The result was certainly better than Junot achieved on the day and the French will have to seek terms and be forced to evacuate Portugal but, given the result, taking even more loot back with them than the last time.

This was a very interesting game with the "tweaked" objectives causing both sides to fight this battle differently than the first. The French game plan worked like clockwork and the British were forced to respond to the French attacks as they developed in intensity. The French force, especially around Vimiero was tiring rapidly and it is a moot point whether they would have been able to see off a British counter attack, however with Anstruther not responding to his attack orders, would Crauford's brigade have been enough to retake Vimiero in time? All in all I was thinking of leaving the game set up to play out one more turn to decide the out come, but given that all the original players would not be involved I rather like to leave this one hanging for posterity with both sides being able to say, "yes but what if".

Many thanks to Tom, Chas, Clive and Jack (The French) and Steve M, Nathan, and Ian (The British), for a great day's fun. A game to definitely savour in the years to come.

So that concludes the Rolica/Vimiero series of games. The full set or army lists and orbats together with the scenario briefing and unit labels will be available in my downloads section. With Christmas looming and Sir Arthur's recall to answer for the Treaty of Sintra, we turn our attention to Sir John Moore's Corunna campaign and the saving of the Spanish Insurrection against Napoleon himself. I aim to play this game over the Christmas holiday and then start the new year focusing on the events and battles after Sir Arthur's return in 1809, the Oporto and Talavera campaigns.


  1. Jonathan superb AAR on a beautiful table with stunning figures. The tweaks as far as i can tell are with the scenario itself i.e. the flank attack. Did you feel from your refight a need to tweak the army lists themselves? (I've looked ta current and previous list but cannot see any obvious tweaks?) Are you intending to refight the Peninsular battles in sequence? And for a break will you refight Maida? Can't wait to read the next installment!

    1. Thanks MM.
      The tweaks,as such, was to recognise that the original objective for the French to have control of the Eastern Ridge by having more units on it than the Allies was to high an ask, given the large disparity in numbers against the French.

      The change was to go back to what Junot actually achieved on the day and measure the tabletop result against that performance with an added time constraint of having Wellesley's command ended with the arrival of Sir Harry Burrard. This time constraint mirrors the end of the actual engagement, so if the French can take and hold either or both Vimeiro and Ventosa then they will have done better than the actual result.

      The order of battle remains as was, as these are the forces that were present. The only change was to randomise the brigade the British are forced to detach if and when the French flank march, simply to prevent the choice falling on the weakest brigade based on the stats in C&G.

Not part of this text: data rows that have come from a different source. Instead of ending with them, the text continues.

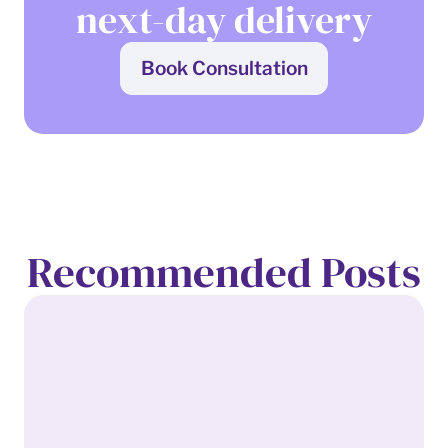
next-day delivery
Book Consultation
Recommended Posts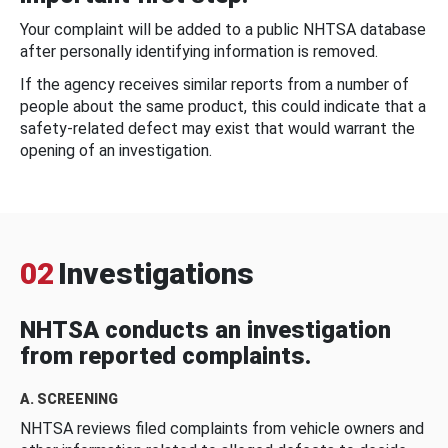
Your complaint will be added to a public NHTSA database
after personally identifying information is removed.
If the agency receives similar reports from a number of
people about the same product, this could indicate that a
safety-related defect may exist that would warrant the
opening of an investigation.
02
Investigations
NHTSA conducts an investigation
from reported complaints.
A. SCREENING
NHTSA reviews filed complaints from vehicle owners and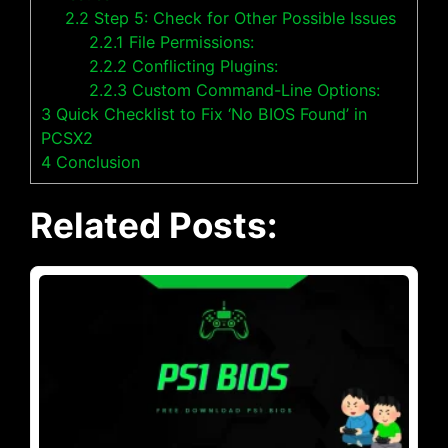
2.2
Step 5: Check for Other Possible Issues
2.2.1
File Permissions:
2.2.2
Conflicting Plugins:
2.2.3
Custom Command-Line Options:
3
Quick Checklist to Fix ‘No BIOS Found’ in
PCSX2
4
Conclusion
Related Posts:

      The new scenario brief incorporates these changes and, if Sunday's game is any indicator, certainly cause both sides to approach the battle with a different mindset.

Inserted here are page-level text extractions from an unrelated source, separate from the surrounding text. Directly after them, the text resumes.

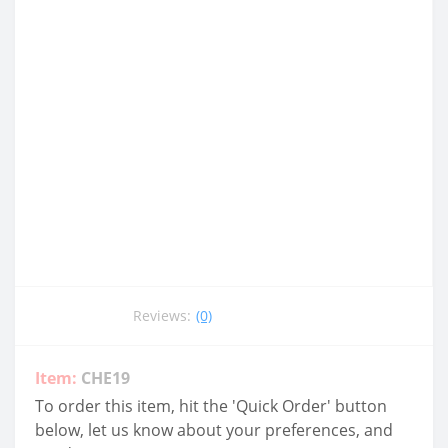
Reviews:
(0)
Item:
CHE19
To order this item, hit the 'Quick Order' button
below, let us know about your preferences, and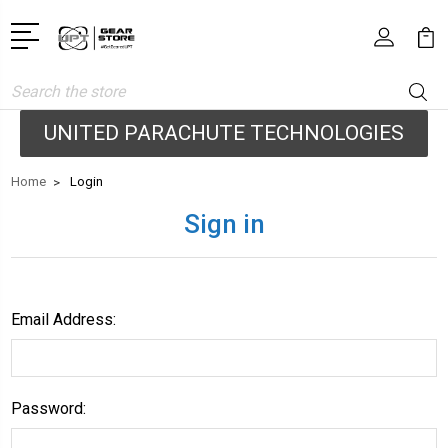
Search
UNITED PARACHUTE TECHNOLOGIES
Home
Login
Sign in
Email Address:
Password:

      My plan is to work through the British battles in a time sequence, which will allow me to add to my forces as required for each scenario. Inevitably I will add more Portuguese to the Allied forces and with Talavera I have several Spanish units in the "to do box". Eventually I would like to dome some purely Franco-Spanish battles as a complete change of tack.

      After Corunna, it is Oporto, followed by four scenarios covering Talavera, one being Victor's night attack. I don't have plans to do Maida but I wouldn't say never as the earlier British battles are an interest, as is the War of 1812. As ever so much to do, so little time.

      Thanks for your comment and stay tuned


  2. A great report for a great battle! Beautiful pics, figures and terrain...

    1. Cheers Phil, glad you liked it. It took a whole afternoon to pack all the figures and terrain away!! It's now full speed ahead in getting the remaining troops together for Oporto to get her with some key terrain items. More posts to follow.